Answer
See the detailed answer below.
Work Step by Step
$$\color{blue}{\bf [a]}$$
In general, we can assume that the attractive force between $+Q$ and $-q$ is greater than the repulsive force between $+Q$ and $+q$ since $-q$ is closer to $+Q$ than $+q$.
This means that there is a net force toward the charge $Q$.
Thus, the net force exerted on the dipole by $+Q$ in this case is toward the right.
$$\sum F_x=F_{Q\rightarrow(-q)}-F_{Q\rightarrow(+q)}$$
$$\sum F_x=\dfrac{kQq}{\left( r-\dfrac{s}{2} \right)^2}-\dfrac{kQq}{\left( r+\dfrac{s}{2} \right)^2}$$
Note that we ignored the charges' signs since we focused on the forces' directions.
$$\boxed{\sum F =kQq\left(\dfrac{1}{\left( r-\dfrac{s}{2} \right)^2}-\dfrac{1}{\left( r+\dfrac{s}{2} \right)^2}\right)\hat i}$$
$$\color{blue}{\bf [b]}$$
As we explained above, this net force is toward the charge $+Q$.
$$\color{blue}{\bf [c]}$$
Using the binomial approximation for $\left( r-\dfrac{s}{2}\right)^{-2}$ and $\left( r-\dfrac{s}{2}\right)^{-2}$ since $r\gt\gt s $.

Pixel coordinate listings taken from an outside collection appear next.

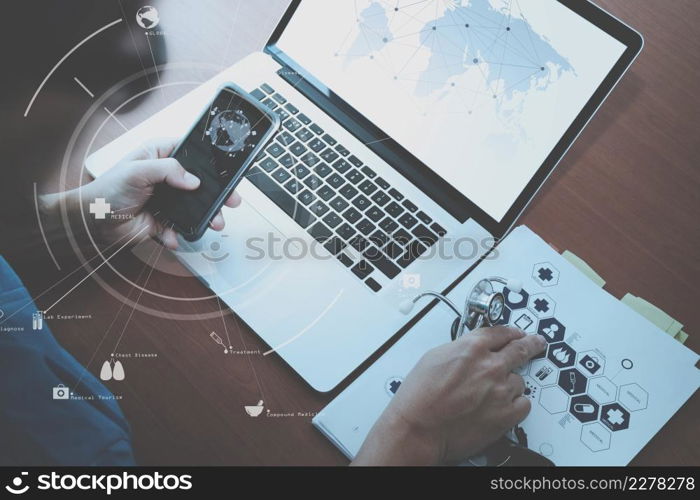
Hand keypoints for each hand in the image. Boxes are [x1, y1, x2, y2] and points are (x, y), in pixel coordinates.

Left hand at [45, 138, 241, 249]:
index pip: (192, 152)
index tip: (225, 171)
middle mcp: (167, 176)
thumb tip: (192, 180)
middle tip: (229, 201)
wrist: (91, 223)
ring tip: (213, 223)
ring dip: (205, 217)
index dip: (210, 161)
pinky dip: (179, 234)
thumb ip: (167, 170)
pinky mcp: (164, 220)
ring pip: (195, 206)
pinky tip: (173, 236)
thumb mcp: (137, 171)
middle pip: (200, 182)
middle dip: (215, 194)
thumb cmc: (106, 190)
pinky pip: (180, 227)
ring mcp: (168, 199)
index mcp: (160, 155)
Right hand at [352, 327, 545, 465]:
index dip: (511, 333)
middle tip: (537, 343)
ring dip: (510, 384)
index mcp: (472, 347)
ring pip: (519, 381)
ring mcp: (501, 390)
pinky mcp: (506, 415)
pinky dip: (515, 404)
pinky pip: (523, 404)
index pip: (501, 333)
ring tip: (492, 394)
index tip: (517, 334)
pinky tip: (501, 407)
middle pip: (521, 349)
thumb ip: (460, 351)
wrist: (418, 428)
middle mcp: (490, 366)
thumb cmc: (419, 396)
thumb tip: (471, 352)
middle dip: (532, 345)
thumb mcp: (434, 357)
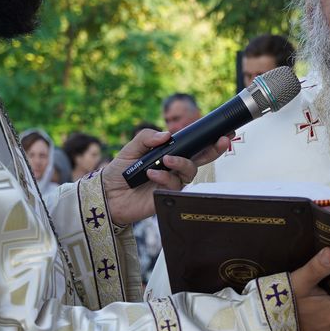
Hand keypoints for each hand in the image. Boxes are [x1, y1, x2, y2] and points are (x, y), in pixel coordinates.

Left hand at [101, 128, 230, 226]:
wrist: (106, 196)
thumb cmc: (118, 173)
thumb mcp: (130, 149)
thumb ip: (146, 138)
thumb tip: (167, 135)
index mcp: (168, 155)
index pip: (191, 147)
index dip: (208, 141)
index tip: (223, 133)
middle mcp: (173, 169)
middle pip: (201, 160)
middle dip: (213, 150)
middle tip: (220, 142)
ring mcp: (171, 183)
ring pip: (189, 172)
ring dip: (181, 163)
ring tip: (165, 161)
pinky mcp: (167, 197)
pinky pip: (175, 186)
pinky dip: (165, 177)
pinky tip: (151, 174)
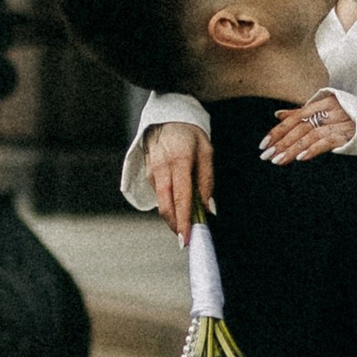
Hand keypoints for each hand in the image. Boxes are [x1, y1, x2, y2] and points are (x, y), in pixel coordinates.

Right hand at [145, 121, 212, 240]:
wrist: (165, 115)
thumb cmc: (189, 132)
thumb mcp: (206, 151)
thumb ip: (207, 180)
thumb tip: (208, 208)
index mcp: (179, 161)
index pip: (181, 198)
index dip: (184, 221)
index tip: (187, 238)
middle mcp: (162, 169)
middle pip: (165, 207)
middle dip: (175, 226)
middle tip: (186, 240)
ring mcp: (152, 172)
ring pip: (162, 203)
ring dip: (174, 216)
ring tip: (188, 221)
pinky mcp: (148, 174)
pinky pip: (160, 195)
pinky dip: (170, 204)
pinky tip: (180, 204)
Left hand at [261, 92, 354, 165]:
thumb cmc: (353, 117)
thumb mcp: (327, 111)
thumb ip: (303, 113)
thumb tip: (278, 115)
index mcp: (325, 102)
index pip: (296, 117)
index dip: (278, 130)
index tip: (263, 144)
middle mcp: (332, 110)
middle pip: (301, 126)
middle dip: (281, 142)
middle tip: (266, 155)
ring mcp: (342, 122)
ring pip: (311, 135)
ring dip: (293, 149)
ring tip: (278, 160)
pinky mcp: (351, 135)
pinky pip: (328, 141)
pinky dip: (314, 149)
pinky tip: (301, 158)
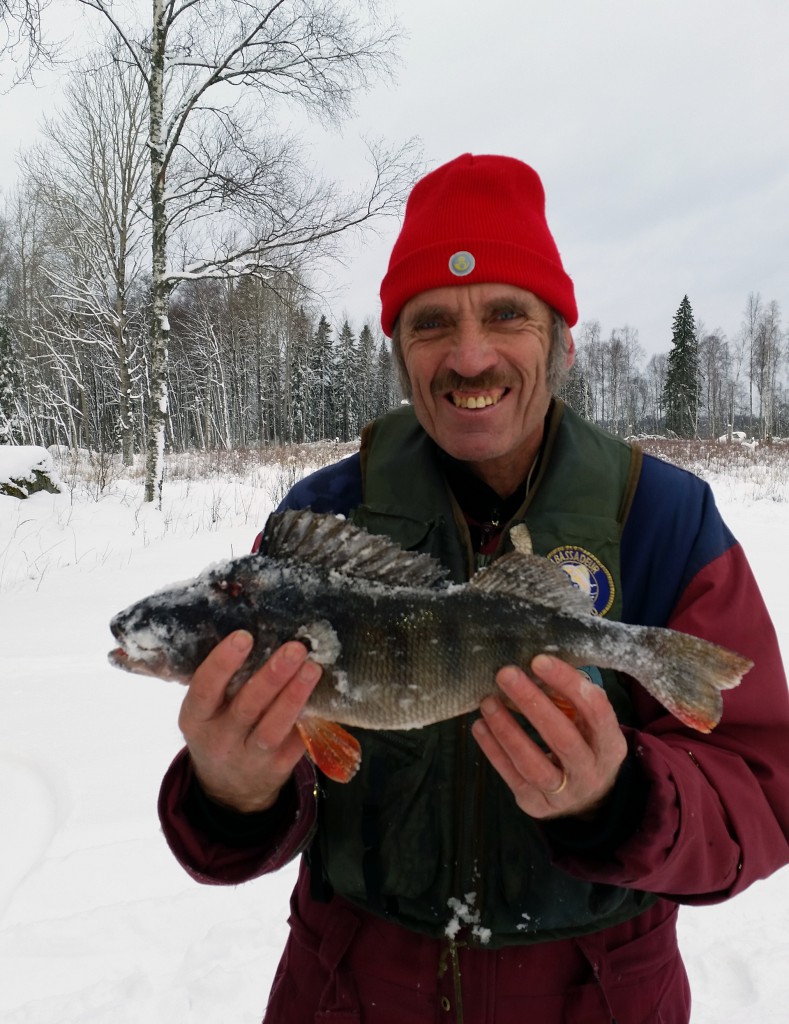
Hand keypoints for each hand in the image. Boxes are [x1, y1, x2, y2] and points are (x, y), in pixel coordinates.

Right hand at [178, 632, 321, 812]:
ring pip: (273, 728)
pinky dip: (309, 718)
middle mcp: (220, 739)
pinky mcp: (277, 769)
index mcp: (196, 718)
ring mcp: (249, 758)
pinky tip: (322, 695)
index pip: (204, 689)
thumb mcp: (207, 710)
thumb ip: (224, 682)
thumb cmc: (220, 728)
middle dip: (272, 676)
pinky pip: (296, 742)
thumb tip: (262, 633)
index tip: (245, 637)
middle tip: (295, 648)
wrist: (228, 789)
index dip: (223, 663)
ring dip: (295, 696)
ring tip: (312, 668)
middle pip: (247, 707)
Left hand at [471, 654, 626, 818]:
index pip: (595, 710)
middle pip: (563, 738)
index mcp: (610, 744)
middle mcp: (591, 772)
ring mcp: (565, 794)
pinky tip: (480, 726)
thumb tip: (535, 663)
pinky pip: (513, 777)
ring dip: (507, 730)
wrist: (588, 798)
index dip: (567, 683)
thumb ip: (570, 697)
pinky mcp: (537, 805)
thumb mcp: (589, 723)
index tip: (538, 661)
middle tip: (506, 674)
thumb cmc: (584, 743)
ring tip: (488, 702)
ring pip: (533, 764)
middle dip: (532, 703)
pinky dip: (494, 751)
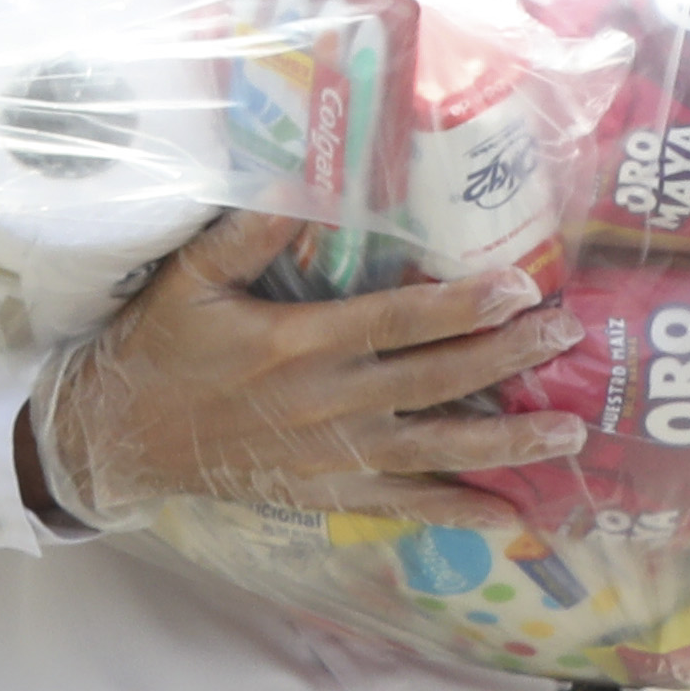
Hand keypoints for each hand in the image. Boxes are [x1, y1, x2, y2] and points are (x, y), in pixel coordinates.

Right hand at [24, 214, 583, 531]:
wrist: (118, 437)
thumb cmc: (162, 347)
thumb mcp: (192, 281)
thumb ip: (249, 233)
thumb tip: (303, 175)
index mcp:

$$\left( r-\dfrac{s}{2}\right)^{-2}=r^{-2} \left( 1-\dfrac{s}{2r}\right)^{-2} \approx r^{-2}\left(1+ \dfrac{2s}{2r} \right)\\
=\boxed{r^{-2}\left(1+ \dfrac{s}{r} \right)}$$
By the same approach,
$$\left( r+\dfrac{s}{2}\right)^{-2}=r^{-2} \left( 1+\dfrac{s}{2r}\right)^{-2} \approx r^{-2}\left(1- \dfrac{2s}{2r} \right) \\
=\boxed{r^{-2}\left(1- \dfrac{s}{r} \right)}\hat i$$
Plug these two boxed results into the boxed formula above,
$$ \sum F =\dfrac{kQq}{r^2}\left( 1+\dfrac{s}{r}-\left[ 1- \dfrac{s}{r} \right]\right) \hat i$$
$$ \sum F =\dfrac{kQq}{r^2}\left( 1+\dfrac{s}{r}- 1+ \dfrac{s}{r} \right) \hat i=\dfrac{kQq}{r^2}\left( \dfrac{2s}{r} \right) \hat i$$
$$\boxed{ \sum F =\dfrac{2kQqs}{r^3}\;\hat i}$$
$$\color{blue}{\bf [d]}$$
Coulomb’s law says that the electric force depends on the inverse square of the distance when we are dealing with the force between two point charges. Here we are dealing with force between a dipole.